From a look at this WaPo column, Mormon president Thomas Monson sure misses that time.

There was, as many have noted, a remarkable surge of faith following the tragedy. People across the United States rediscovered the need for God and turned to Him for solace and understanding. Comfortable times were shattered. We felt the great unsteadiness of life and reached for the great steadiness of our Father in Heaven. And, as ever, we found it. Americans of all faiths came together in a remarkable way.

And the bottom line couldn’t have been better.

Side note: what’s with the capital H on ‘Him’? I haven’t seen that in Church publications since the 1920s.

Sadly, it seems that much of that renewal of faith has waned in the years that have followed. Healing has come with time, but so has indifference.

Isn’t it too bad that we don’t have more horrible tragedies to turn our hearts to god? Darned if Monson doesn’t feel some nostalgia for that time of national agony. What a ghoul.

Whether it is the best of times or the worst, He is with us. He has promised us that this will never change.

But we are less faithful than He is. By nature we are vain, frail, and foolish. We sometimes neglect God.

Then we’re even, because God was more than a little neglectful on that day. He failed to save the lives of 3,000 people, but left instead a steel cross. You know, just to let us know he’s there, thinking about us.

If you object to this, saying that ‘super-hero’ isn’t part of god’s job description, consider: What would you have done if you’d had the knowledge of what was about to happen that day, and the ability to do anything? Well, god had all that, and still failed to do what you — a normal human, with all your goods and bads — would have done. Why do people say that god is good?

Mormons talk interminably about what they call the ‘pride cycle’: People get prosperous and prideful, they forget god, then god (that sicko) burns them up in fires, buries their cities in earthquakes, or sinks them into the sea (and that was gentle Jesus, BTW). Then the people remember to grovel sufficiently before him, and he prospers them. Because it’s all about him.

One could rewrite the narrative thus: Tragedies happen, and the feeling of vulnerability drives people into authoritarian religions. But life goes on, and people stop feeling frightened, at which point they abandon superstition, becoming secular or at least joining liberal churches.
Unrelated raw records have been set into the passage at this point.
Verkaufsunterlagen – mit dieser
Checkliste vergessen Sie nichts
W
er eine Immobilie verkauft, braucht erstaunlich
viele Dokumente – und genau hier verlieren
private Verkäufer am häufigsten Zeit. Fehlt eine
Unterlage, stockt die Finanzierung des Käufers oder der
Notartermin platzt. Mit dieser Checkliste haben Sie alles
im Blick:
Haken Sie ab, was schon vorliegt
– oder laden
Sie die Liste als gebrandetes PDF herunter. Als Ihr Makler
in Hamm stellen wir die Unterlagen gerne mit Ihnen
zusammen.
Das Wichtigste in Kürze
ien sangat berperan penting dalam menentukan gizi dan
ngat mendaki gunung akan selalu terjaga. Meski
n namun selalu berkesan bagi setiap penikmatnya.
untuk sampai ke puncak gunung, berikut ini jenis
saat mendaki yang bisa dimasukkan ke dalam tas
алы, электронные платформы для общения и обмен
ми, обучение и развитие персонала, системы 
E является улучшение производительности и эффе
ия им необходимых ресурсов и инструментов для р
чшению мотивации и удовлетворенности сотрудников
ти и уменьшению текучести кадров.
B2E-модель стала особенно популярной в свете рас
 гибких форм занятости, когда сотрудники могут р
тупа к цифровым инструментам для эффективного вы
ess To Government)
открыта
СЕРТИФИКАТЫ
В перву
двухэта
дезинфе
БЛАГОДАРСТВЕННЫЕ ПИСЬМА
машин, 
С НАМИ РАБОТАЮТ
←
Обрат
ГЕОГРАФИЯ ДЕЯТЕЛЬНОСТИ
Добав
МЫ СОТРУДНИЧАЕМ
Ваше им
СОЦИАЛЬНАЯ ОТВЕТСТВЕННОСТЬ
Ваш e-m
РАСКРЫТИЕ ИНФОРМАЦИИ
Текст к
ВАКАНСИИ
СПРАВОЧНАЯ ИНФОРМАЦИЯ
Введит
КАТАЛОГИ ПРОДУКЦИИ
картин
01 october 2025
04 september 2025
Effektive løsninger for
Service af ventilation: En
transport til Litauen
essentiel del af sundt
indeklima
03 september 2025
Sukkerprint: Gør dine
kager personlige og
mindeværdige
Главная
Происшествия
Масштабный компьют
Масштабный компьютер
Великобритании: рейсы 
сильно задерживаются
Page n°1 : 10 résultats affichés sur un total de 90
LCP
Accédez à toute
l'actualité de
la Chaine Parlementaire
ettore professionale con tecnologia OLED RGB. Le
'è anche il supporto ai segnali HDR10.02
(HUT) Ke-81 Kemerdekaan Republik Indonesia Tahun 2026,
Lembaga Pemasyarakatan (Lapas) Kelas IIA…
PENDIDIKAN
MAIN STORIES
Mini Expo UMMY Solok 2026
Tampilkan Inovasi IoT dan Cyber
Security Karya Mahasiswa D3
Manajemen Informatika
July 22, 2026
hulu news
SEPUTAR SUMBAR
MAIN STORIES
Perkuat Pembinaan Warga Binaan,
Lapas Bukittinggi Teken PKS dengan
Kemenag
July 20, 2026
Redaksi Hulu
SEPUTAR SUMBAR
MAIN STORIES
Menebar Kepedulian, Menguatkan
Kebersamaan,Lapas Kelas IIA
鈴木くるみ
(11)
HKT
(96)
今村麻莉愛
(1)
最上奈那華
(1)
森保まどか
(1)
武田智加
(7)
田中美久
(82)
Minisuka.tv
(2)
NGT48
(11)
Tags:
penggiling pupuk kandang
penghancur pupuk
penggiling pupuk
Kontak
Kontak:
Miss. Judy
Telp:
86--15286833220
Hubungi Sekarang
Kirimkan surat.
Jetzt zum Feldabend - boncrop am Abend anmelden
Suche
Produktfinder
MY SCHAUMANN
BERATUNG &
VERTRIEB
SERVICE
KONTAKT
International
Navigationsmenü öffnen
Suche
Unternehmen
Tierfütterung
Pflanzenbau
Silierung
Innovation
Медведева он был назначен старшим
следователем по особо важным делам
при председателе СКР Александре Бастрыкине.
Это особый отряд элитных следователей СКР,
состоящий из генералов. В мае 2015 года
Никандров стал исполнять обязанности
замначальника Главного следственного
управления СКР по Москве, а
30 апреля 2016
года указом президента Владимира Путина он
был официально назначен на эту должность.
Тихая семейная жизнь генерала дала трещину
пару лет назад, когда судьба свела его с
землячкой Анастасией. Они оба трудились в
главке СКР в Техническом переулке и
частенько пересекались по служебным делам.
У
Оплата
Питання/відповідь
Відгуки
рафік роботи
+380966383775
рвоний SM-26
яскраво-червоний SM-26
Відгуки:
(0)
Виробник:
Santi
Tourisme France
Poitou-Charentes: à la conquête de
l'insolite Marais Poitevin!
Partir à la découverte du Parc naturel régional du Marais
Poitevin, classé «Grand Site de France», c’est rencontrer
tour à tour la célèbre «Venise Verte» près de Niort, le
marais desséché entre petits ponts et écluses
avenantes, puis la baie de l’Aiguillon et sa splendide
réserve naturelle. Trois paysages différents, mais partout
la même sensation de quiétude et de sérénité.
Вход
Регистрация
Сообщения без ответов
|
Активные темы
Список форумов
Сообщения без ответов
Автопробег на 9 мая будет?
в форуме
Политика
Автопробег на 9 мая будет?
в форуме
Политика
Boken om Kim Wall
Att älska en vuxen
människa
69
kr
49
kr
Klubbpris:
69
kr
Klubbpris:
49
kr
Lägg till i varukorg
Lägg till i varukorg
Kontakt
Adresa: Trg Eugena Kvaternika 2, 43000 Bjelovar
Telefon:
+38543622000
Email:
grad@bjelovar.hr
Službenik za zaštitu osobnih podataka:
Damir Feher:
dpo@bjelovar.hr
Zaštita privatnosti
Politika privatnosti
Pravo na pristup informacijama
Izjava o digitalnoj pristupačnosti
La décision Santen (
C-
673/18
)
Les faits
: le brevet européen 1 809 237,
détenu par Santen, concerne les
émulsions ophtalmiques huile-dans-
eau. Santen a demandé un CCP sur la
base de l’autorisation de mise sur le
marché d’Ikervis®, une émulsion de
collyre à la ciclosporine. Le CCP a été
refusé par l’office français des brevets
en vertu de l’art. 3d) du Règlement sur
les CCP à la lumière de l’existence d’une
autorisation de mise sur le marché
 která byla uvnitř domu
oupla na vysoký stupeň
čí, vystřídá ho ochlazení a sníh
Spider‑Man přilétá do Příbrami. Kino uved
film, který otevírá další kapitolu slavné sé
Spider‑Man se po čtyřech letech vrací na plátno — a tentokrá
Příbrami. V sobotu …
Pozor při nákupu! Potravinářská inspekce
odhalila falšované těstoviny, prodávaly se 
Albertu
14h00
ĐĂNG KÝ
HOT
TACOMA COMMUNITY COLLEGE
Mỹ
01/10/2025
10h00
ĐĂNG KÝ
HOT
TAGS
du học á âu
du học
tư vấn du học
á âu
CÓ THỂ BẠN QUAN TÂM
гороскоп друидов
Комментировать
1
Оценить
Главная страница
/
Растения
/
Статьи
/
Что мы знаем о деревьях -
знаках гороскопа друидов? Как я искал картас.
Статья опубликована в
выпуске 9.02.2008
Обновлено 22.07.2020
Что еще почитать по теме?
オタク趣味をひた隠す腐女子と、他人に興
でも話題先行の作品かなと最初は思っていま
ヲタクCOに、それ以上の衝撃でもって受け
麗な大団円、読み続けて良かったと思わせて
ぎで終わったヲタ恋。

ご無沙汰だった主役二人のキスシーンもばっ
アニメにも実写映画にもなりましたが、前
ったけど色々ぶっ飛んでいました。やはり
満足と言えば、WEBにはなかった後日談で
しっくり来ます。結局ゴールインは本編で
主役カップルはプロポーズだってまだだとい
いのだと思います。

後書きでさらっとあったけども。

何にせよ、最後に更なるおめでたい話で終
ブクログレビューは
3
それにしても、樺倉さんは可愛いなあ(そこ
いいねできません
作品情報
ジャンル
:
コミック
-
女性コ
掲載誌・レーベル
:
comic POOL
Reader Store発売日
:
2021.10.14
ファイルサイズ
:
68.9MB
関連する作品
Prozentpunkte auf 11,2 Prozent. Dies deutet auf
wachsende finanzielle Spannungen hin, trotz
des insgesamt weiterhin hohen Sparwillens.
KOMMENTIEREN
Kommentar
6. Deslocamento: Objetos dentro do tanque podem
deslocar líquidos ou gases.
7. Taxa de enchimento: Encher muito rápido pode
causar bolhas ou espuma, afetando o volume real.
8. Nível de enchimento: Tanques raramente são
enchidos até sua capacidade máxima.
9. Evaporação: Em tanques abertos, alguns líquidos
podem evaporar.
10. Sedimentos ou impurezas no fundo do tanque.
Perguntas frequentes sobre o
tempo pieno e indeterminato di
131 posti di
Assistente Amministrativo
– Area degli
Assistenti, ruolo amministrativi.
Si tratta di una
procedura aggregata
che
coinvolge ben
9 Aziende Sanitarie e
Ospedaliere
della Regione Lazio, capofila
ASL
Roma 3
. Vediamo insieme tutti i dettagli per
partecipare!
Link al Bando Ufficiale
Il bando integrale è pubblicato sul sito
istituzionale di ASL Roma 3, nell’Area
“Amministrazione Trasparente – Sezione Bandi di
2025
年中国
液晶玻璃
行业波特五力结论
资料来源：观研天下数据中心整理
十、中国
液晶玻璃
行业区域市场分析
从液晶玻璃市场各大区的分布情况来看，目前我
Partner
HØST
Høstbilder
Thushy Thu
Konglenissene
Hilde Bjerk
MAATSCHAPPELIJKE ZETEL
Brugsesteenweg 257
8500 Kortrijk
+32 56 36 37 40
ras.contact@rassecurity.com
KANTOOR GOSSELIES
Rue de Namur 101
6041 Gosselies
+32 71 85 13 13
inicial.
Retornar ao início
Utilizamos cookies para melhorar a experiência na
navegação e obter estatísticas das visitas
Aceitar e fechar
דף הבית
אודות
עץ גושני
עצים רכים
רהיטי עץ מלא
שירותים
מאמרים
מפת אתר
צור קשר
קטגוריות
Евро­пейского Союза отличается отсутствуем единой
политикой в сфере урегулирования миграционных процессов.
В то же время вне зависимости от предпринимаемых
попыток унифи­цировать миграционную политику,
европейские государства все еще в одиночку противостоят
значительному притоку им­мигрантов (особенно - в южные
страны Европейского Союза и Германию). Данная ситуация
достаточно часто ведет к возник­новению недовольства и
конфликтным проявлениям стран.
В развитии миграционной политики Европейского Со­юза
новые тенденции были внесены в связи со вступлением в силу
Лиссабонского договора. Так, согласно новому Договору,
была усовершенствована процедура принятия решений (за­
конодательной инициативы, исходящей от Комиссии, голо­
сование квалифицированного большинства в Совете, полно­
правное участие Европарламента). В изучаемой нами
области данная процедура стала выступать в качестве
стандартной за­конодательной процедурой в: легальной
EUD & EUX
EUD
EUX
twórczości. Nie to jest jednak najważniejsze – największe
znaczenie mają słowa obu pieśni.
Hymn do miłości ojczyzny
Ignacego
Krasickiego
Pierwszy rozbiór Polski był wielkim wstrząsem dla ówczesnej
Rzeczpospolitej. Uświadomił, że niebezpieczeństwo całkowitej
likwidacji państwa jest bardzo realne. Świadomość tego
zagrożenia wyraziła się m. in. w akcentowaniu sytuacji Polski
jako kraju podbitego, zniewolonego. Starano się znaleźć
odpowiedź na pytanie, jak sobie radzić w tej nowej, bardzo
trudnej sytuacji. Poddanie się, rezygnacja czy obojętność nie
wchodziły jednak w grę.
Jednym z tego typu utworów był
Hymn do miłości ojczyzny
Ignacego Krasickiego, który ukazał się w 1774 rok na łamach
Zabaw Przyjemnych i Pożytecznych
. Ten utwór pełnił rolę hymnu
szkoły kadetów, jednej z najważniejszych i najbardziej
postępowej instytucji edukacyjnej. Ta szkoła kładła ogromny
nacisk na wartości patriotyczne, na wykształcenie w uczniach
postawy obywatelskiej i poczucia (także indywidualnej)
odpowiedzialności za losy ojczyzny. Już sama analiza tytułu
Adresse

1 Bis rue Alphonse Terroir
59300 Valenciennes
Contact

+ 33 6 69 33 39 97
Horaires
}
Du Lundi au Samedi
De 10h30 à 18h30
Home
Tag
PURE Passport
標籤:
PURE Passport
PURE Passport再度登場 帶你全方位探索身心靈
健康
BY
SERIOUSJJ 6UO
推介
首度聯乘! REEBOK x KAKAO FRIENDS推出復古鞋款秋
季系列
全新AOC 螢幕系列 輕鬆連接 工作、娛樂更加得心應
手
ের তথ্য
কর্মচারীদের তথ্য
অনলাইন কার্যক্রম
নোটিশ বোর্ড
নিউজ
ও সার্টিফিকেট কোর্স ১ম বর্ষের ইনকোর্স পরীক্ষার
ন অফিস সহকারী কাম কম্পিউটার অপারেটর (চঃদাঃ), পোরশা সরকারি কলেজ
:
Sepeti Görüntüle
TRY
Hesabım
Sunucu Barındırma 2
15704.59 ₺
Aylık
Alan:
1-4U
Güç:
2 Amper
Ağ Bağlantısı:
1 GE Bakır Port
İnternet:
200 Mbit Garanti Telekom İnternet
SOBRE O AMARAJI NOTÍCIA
Until the next tragedy. Rinse, repeat.

Small wonder, then, that Monson is banging the drum for a more godly society. The vacuum cleaner salesman wants everyone to buy vacuum cleaners, and the god salesman… you get the picture. It’s just business.

I didn’t draw Mohammed — this time.

May 20th was ‘Everybody Draw Mohammed Day’, part 2. It went nearly unnoticed, what with all the excitement over God’s latest mistake.

I didn’t draw Mohammed this year. For one thing, I did it last year, and I didn’t think I could improve on it. But the main reason is that the conditions are a little different this year.

I don’t have a problem with blasphemy, mockery, or confrontation. I think these tools can be valid and justifiable responses in cases where believers are making threats of violence or unreasonable demands for complicity or respect. But I do make decisions as to when I’m going to use such tools.

Last year, Muslims were making unreasonable demands that non-Muslims obey the rules of their religion, and some individuals were making specific threats of violence against Molly Norris (originator of ‘Everybody Draw Mohammed Day’) and against the creators of South Park. Under these circumstances, I decided that it was appropriate to join a concerted effort in direct confrontation to these demands.

This year, though, the issue hasn’t been on my radar. If there have been any credible threats made, I haven’t heard of them. Good. That’s how I like it.

Maybe not much has changed since last year. Many Muslims are still hypersensitive to criticism — witness their attempts to influence the UN to outlaw criticism of Islam — and this needs to be addressed until they learn that their religious views are no more entitled to respect than anyone else’s. However, I’m content to let the cartoon issue rest until such time as believers — Muslim or otherwise — try to use coercion or threats to curtail freedom of expression. When they do, it will once again be time to protest with pen or keyboard.